I’ve known a few people who lived unhindered lives. In fact, some of the most successful people I know are not only unhindered in how they live, but they are extremely generous with their attention, their time, and their resources. They have become free from false obligations and expectations, and an unhealthy concern about what other people think. They manage their resources so they can do what they want to do, when they want to do it, the way they want to do it.
As a result, most of these people are extremely generous. Now, understand, I didn’t say rich. I said successful. Sometimes these individuals are very prosperous. They’ve started businesses, achieved remarkable success, and created some amazing things – from music to gadgets. Others have decided to live very simply. Did I say simply? How about minimalistic. One of my friends lives in a very small house on his family’s land. He doesn’t have a television. He doesn’t have internet. He reads. He plays music. He and his wife tend his garden and care for their animals.
I think he’s nuts. How can you go through life and never watch the World Series, college football and the Super Bowl? According to my friend, you can live very well. In fact, when the rest of the world shut down for the COVID pandemic, he hardly knew.
When you stop by his house, he’ll always have vegetables to give to you. Maybe the hens had a good day, and you’ll walk away with a basket of eggs. He’s never in a hurry, and he’s always got time to tell a good story. He’s very generous in his hospitality.
Another one of my friends is one of the more successful business people in Tennessee. He’s always quick to return my call. He can always find time for a cup of coffee or an early lunch, and his counsel has been invaluable. He’s very generous.
The freest people I know are also the most generous.

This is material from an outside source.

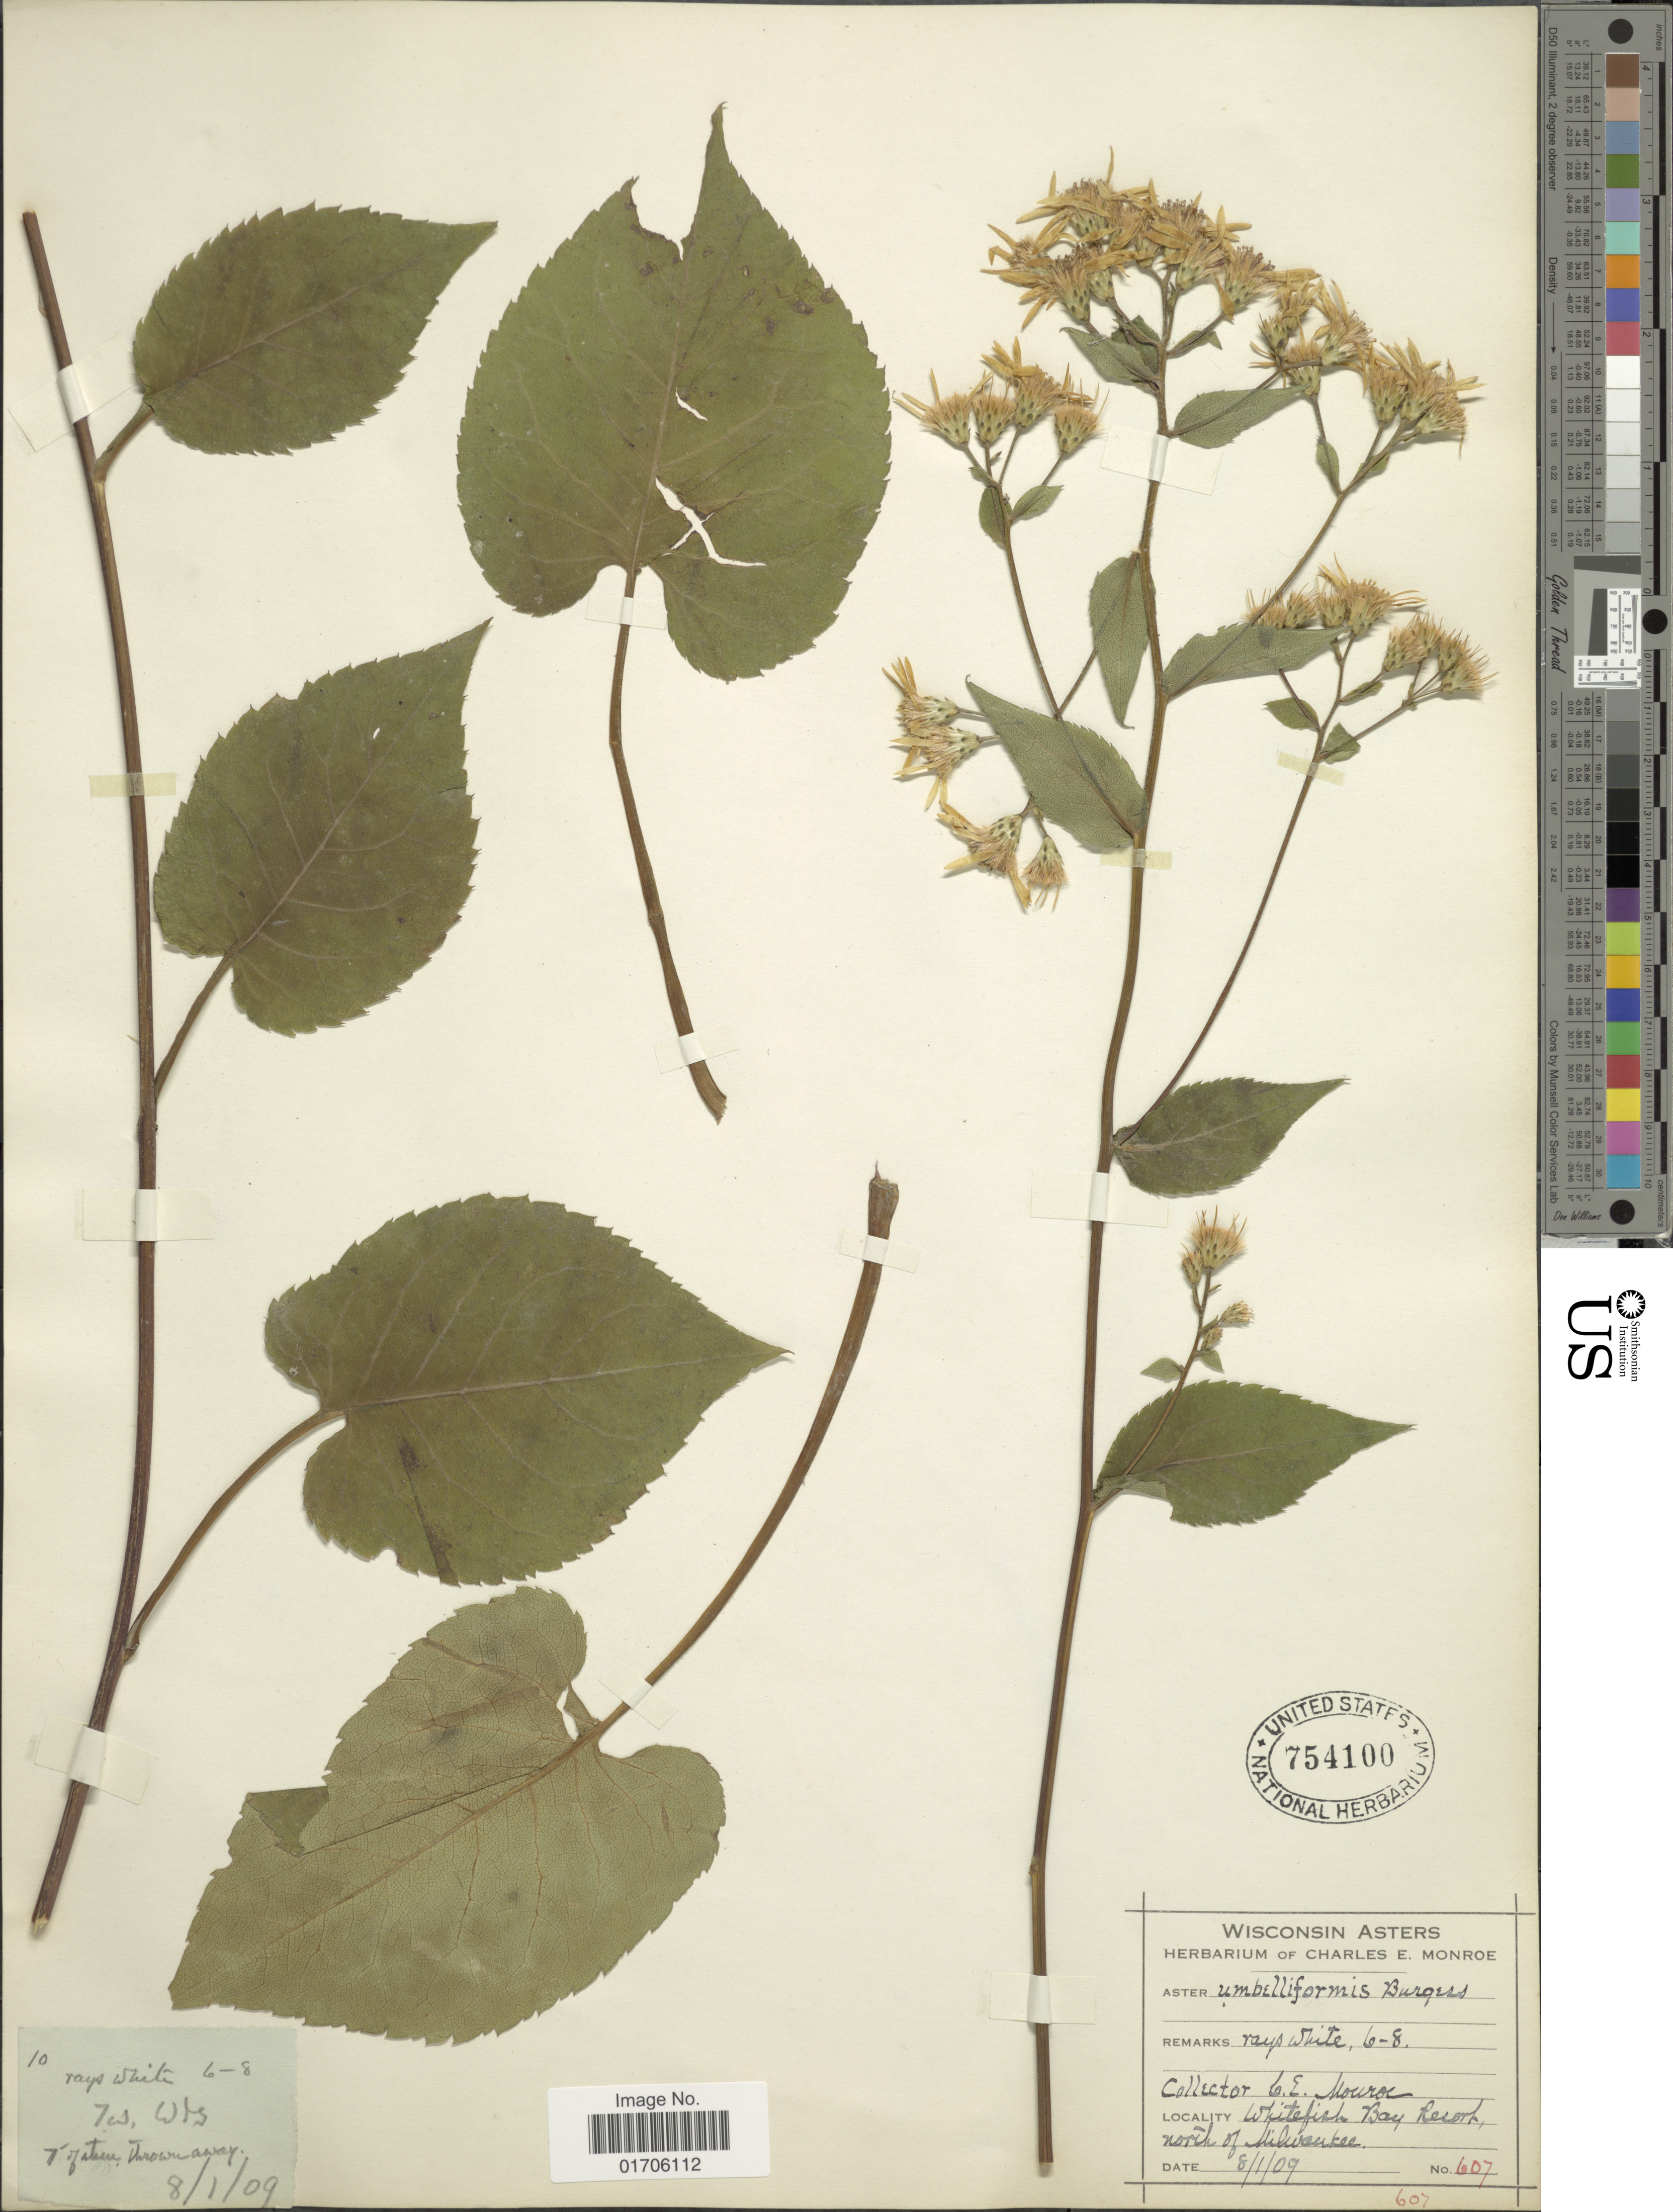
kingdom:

Here’s what I’m learning. The freest people I know are also the most generous. For me, learning to be generous is the highest spiritual reality because it comes only when we’ve dealt with so many of the other spiritual disciplines. You can’t be generous if you’re holding grudges and living with unforgiveness. You can’t be generous if you’re materialistic or greedy. You can’t be generous if your identity isn’t grounded firmly in Christ. If you think your self-worth is proven by what you possess, by definition, you can’t be generous.
This is what I thought about when I begin to hear all of the discussions about freedom and liberty that usually happen around the Fourth of July. Yes, we do live in a great country. Yes, we are afforded a great deal of freedom as citizens of the United States.
Yet, you and I know most of us and most of the people we know aren’t free at all. They are held captive by their addictions, their desires, and their needs. They are driven by cravings that drive them from bad decision to bad decision. As a result, most of us aren’t generous because most of us aren’t free.
This year, as we celebrate all that we have been given because we live in the United States, let’s spend some time thinking about what we can give. Can we volunteer in a local non-profit or tutor after school? Can we volunteer at our church or local senior adult center? Can you give money to a local food bank?
What can you do to declare your independence that would hinder you from living a free life in Christ? What can you get free of this year?
As you celebrate all you’ve been given, what will you celebrate you can give?
After all, the most generous people I know are also the most free. Are you one of them?